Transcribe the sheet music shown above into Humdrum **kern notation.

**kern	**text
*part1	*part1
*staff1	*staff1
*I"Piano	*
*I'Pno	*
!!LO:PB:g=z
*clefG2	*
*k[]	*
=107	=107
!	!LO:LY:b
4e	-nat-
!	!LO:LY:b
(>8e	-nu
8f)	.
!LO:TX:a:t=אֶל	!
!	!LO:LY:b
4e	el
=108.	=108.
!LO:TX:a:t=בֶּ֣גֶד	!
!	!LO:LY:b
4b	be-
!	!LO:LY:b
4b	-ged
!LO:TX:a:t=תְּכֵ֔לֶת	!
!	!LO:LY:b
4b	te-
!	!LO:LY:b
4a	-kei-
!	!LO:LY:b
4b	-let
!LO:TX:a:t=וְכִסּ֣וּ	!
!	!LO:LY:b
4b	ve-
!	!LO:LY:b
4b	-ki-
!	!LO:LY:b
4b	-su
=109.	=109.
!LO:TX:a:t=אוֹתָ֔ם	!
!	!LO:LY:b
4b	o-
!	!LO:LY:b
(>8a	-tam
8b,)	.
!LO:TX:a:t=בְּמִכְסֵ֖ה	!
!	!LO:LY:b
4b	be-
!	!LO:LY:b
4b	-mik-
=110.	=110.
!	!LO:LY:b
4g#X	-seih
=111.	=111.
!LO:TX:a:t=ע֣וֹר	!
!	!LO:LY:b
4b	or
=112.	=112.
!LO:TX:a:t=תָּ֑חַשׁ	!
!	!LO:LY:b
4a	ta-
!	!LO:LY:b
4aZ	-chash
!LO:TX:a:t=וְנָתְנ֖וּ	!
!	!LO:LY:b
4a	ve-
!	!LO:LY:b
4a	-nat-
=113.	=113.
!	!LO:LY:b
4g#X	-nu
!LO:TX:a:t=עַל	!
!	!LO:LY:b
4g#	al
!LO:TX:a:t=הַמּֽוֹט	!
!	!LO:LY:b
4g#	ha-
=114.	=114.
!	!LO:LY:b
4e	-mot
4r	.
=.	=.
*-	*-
■ ■ ■ ■ ■ ■ ■
- Exercise description
How many lines in the entries above contain the string "kern"? Reply with the number alone.

- Right answer
2